▶ _DATA UNDER STUDY_:
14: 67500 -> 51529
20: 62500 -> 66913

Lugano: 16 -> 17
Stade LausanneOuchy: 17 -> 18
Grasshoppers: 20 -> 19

--

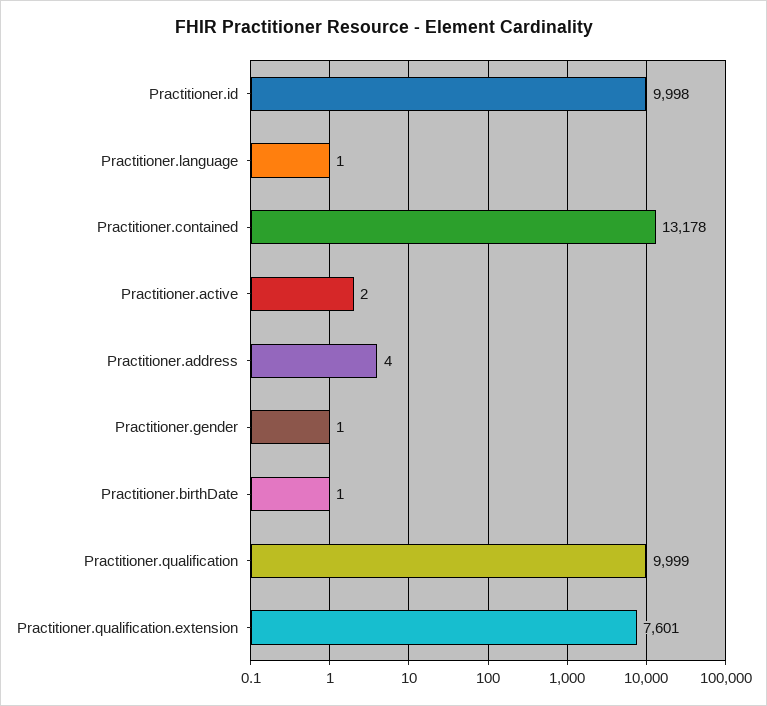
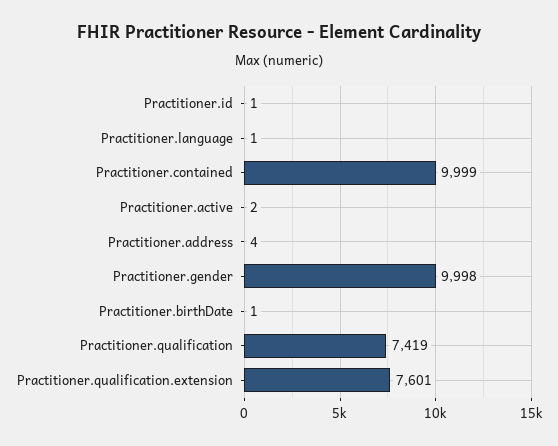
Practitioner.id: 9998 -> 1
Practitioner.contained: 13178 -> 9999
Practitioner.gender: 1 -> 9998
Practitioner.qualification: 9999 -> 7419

▶ _TASK INSTRUCTIONS_:
When the line with "20: 62500 -> 66913" is reached in the data above, start copying there, and copy each line exactly until the line with "Grasshoppers: 20 -> 19" has been copied; copy nothing else.

▶ _WRITTEN SOLUTION_:
20: 62500 -> 66913

Lugano: 16 -> 17
Stade LausanneOuchy: 17 -> 18
Grasshoppers: 20 -> 19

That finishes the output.